In this scenario and on future trips, I would send the crews out a day early to let loose if so desired. Then be ready for the show. It’s hard to blame people for overdoing it in Vegas.
Maybe the best way to handle the situation in front of everyone is by stating that you brought the full team to the expo to have fun but mostly to learn all they can at the expo. Then [in a] private talk to M&J, express your disappointment in them missing the morning (or possibly the whole day). I personally would be happy they had a fun time, especially if it was their first time in Vegas. I understand a little more too. I would have also expected some professionalism from them too and made sure they knew that. It’s a fine line on a business and pleasure trip. What happens in Vegas…
Well what I would want to say and what I actually say would be two different things.
In the food court I would probably say — we will have a discussion about this later.
In private I would say to them both that I am disappointed in their behavior, it sets a bad example for the team and I expected more from them. As new members to the team, they have some fences to mend with their co-workers but let’s put it behind us for now and make our remaining time meaningful.
To the team I would discuss why I felt it was important to bring them to the conference and what my expectations are for the remainder of their time there.
It doesn’t mean they can’t go out and enjoy the sites, sounds and beverages of Vegas but it does mean to be responsible and be where you are supposed to be when you are supposed to be there.
I would calmly and quietly let both of them know that I was very disappointed in their actions, and we would discuss it further, when back at the office. (And don’t let that happen again at this show!) Back at the office, I would show them the total dollars it cost for us to bring the entire team, and the cost per person for the entire trip. Then ask M & J (separately), what do they think an appropriate action should result from their activities.

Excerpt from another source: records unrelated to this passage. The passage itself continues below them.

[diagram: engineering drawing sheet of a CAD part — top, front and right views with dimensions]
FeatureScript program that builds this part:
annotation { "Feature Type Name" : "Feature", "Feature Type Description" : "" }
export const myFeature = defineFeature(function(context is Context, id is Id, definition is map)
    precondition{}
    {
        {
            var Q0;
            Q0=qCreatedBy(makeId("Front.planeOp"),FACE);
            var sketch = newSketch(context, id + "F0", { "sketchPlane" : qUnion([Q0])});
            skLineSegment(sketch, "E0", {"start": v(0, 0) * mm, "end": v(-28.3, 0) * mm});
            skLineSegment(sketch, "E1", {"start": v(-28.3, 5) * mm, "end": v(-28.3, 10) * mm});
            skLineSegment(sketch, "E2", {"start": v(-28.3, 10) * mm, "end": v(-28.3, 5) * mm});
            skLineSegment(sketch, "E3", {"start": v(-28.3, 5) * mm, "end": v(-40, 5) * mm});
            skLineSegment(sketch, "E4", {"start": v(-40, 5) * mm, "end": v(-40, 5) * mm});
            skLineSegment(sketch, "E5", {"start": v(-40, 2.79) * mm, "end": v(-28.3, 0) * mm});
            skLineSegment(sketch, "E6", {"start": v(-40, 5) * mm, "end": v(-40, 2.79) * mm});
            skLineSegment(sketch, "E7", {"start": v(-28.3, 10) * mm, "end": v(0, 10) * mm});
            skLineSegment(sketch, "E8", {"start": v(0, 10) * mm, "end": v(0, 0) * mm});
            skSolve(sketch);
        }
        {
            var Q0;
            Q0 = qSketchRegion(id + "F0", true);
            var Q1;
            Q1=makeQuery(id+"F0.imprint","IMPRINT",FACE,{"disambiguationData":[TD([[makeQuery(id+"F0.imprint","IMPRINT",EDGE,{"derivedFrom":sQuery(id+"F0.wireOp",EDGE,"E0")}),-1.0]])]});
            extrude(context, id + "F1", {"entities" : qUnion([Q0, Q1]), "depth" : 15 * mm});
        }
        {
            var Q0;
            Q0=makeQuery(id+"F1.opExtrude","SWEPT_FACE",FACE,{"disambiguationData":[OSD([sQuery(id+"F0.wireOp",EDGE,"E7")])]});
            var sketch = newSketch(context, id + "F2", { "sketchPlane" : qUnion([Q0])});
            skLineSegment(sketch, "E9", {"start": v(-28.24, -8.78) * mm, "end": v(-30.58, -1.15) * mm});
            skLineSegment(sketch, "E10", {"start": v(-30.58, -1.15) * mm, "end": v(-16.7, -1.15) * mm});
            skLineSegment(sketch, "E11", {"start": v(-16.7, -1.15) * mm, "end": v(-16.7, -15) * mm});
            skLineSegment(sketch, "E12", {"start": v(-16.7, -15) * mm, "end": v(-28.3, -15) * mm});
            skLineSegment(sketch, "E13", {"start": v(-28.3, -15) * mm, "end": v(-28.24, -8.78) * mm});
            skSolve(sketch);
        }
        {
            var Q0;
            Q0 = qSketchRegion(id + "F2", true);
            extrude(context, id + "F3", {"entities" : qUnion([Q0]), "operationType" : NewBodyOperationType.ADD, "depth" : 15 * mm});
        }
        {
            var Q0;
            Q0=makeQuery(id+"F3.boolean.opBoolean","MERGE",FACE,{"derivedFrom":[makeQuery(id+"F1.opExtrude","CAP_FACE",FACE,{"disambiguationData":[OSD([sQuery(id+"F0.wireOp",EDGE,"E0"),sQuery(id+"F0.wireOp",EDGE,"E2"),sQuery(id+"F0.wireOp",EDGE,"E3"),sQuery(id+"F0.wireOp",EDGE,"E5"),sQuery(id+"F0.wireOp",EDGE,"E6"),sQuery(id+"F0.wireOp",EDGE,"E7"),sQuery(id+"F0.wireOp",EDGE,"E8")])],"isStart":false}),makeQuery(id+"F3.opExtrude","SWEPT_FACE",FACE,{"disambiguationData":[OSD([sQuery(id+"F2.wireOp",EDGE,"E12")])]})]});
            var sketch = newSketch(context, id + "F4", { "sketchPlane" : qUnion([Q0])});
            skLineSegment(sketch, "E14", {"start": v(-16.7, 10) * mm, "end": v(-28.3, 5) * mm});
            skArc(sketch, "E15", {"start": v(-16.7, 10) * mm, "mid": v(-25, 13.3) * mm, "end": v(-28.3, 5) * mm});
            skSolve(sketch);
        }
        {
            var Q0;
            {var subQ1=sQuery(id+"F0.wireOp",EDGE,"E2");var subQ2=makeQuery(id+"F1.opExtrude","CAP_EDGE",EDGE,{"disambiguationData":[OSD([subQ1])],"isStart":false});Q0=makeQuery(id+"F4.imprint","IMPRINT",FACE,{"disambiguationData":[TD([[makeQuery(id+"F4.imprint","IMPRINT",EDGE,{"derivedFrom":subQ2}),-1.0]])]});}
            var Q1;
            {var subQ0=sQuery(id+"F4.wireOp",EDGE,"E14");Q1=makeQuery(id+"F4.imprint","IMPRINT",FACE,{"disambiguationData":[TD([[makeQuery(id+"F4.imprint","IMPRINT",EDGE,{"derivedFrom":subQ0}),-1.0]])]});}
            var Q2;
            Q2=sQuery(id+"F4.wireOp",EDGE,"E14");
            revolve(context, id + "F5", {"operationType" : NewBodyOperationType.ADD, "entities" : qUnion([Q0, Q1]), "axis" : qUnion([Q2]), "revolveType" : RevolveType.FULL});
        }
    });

Usually their proposed actions will be more severe than what I would propose. Nothing you can say, or do, will put them into the seminar, that is water under the bridge, but during the course of the discussion, you should mention that the seminars are recorded and available, would they like to order it? I have invested X dollars in trying to help the staff improve themselves. If they were really interested in the seminar, they should pay for the recorded seminar. But remember when this happened to you.
In public, “We will address this later” and later, “This was unacceptable, consider this a warning, [and] IF you ever miss a scheduled event, meeting or anything else due to over excess you will be suspended pending termination.”
North Charleston, SC
In front of everyone I would have to comment: “I understand this is an exciting city, but you have a responsibility to your fellow workers. And this is not fair to them. Your trip is being paid for by the company and all that is asked of you is to be here and do your part to make this a success. This is not that. If you cannot control yourself, I will have to ask for you to pay for your part of the expenses … This will be overlooked this time but cannot happen again, and you owe everyone here for doing your part. Now let’s try to do a great job and enjoy what is left of our time in Vegas.”
Nevada City, CA
If it were me, I would not say anything to them. In private, I would only say something like, “I hope you’re feeling better.” Since they are new employees I would only monitor their future behavior. Can they self-correct? Actions, not words will get you the response you desire. It appears they feel bad about the situation and I’m not sure the boss’s words will change anything. I’d wait to see if they apologized and, since being new employees I’d keep an eye on their behavior. Maybe this is just a one time thing; time will tell. We have all been to Vegas; it can be overwhelming for anyone. I have worked for three large electrical sign companies in my career. The overbearing boss can be hard on morale.